--- Parts of the exercise ---
[A] According to the NPU update post, which company sponsored the work?
[B] Reproduce the NPU update post from "I'm happy to" up to and including "required reverse engineering.", replacing "NPU" with "neural processing unit" throughout.

--- Text ---
Wednesday, July 31, 2024

Etnaviv NPU update 20: Fast object detection on the NXP i.MX 8M Plus SoC

I'm happy to announce that my first project regarding support for the NPU in NXP's i.MX 8M Plus SoC has reached the feature complete stage.

CC BY-NC 4.0 Henrik Boye

For the last several weeks I have been working full-time on adding support for the NPU to the existing Etnaviv driver. Most of the existing code that supports the NPU in the Amlogic A311D was reused, but NXP used a much more recent version of the NPU IP so some advancements required new code, and this in turn required reverse engineering.

This work has been kindly sponsored by the Open Source consultancy Ideas On Board, for which I am very grateful. I hope this will be useful to those companies that need full mainline support in their products, even if it is just the start.

This company is unique in working on both NPU and camera drivers in Linux mainline, so they have the best experience for products that require long term support and vision processing.

Since the last update I have fixed the last bugs in the compression of the weights tensor and implemented support for a new hardware-assisted way of executing depthwise convolutions. Some improvements on how the tensor addition operation is lowered to convolutions was needed as well.

Performance is pretty good already, allowing for detecting objects in video streams at 30 frames per second, so at a similar performance level as the NPU in the Amlogic A311D. Some performance features are left to be implemented, so I think there is still substantial room for improvement.

At current the code is at a very much proof-of-concept state. The next step is cleaning it all up and submitting for review to Mesa3D. In the meantime, you can find the draft code at https://gitlab.freedesktop.org/tomeu/mesa/-/tree/etnaviv-imx8mp.

--- Listed entries ---

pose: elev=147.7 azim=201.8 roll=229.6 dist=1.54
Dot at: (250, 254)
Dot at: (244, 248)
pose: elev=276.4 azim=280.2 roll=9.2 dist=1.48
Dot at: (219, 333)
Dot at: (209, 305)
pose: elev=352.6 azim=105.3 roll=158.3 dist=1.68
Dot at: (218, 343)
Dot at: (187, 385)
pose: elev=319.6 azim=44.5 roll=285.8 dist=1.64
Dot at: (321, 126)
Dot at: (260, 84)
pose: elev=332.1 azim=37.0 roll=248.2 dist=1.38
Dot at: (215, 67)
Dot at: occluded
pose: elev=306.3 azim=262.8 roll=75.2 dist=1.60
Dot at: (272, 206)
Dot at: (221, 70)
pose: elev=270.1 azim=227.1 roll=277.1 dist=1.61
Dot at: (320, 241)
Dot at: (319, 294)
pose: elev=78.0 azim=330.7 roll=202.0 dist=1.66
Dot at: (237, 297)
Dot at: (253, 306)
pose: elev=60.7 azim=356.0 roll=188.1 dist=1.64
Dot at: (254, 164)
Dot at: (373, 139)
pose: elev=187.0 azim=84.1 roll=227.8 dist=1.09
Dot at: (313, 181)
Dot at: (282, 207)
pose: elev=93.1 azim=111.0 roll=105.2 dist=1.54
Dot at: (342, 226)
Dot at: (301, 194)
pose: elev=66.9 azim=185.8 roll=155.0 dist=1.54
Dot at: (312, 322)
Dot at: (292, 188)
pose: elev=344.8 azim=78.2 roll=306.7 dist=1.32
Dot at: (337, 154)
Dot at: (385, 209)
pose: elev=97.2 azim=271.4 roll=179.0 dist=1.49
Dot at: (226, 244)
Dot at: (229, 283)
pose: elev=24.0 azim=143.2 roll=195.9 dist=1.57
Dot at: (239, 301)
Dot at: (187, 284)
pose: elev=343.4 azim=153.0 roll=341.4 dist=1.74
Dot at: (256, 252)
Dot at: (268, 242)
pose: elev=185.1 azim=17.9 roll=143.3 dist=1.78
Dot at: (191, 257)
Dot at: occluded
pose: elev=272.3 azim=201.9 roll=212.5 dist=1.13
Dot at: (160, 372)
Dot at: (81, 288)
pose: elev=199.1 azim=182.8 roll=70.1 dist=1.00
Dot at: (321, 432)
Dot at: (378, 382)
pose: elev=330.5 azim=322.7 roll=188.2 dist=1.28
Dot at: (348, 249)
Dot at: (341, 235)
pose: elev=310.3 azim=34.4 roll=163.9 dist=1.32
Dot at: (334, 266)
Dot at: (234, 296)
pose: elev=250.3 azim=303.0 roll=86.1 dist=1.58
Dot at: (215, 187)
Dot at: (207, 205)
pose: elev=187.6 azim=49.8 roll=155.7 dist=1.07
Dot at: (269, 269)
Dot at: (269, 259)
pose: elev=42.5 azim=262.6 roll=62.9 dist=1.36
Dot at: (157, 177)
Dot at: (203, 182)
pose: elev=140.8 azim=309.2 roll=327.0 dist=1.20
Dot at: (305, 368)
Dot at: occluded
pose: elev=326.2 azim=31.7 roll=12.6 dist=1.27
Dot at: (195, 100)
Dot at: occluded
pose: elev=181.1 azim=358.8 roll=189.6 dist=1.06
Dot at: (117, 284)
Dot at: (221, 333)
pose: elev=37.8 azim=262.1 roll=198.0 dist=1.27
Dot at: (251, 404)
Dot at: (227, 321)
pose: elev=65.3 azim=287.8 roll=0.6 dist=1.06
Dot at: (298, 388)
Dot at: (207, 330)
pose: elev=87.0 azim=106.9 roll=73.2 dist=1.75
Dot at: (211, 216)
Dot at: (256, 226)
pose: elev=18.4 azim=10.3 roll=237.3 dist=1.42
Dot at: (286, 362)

--- Task results ---
[A] The Open Source consultancy Ideas On Board.

[B]
I'm happy to announce that my first project regarding support for the neural processing unit in NXP's i.MX 8M Plus SoC has reached the feature complete stage.

CC BY-NC 4.0 Henrik Boye

For the last several weeks I have been working full-time on adding support for the neural processing unit to the existing Etnaviv driver. Most of the existing code that supports the neural processing unit in the Amlogic A311D was reused, but NXP used a much more recent version of the neural processing unit IP so some advancements required new code, and this in turn required reverse engineering.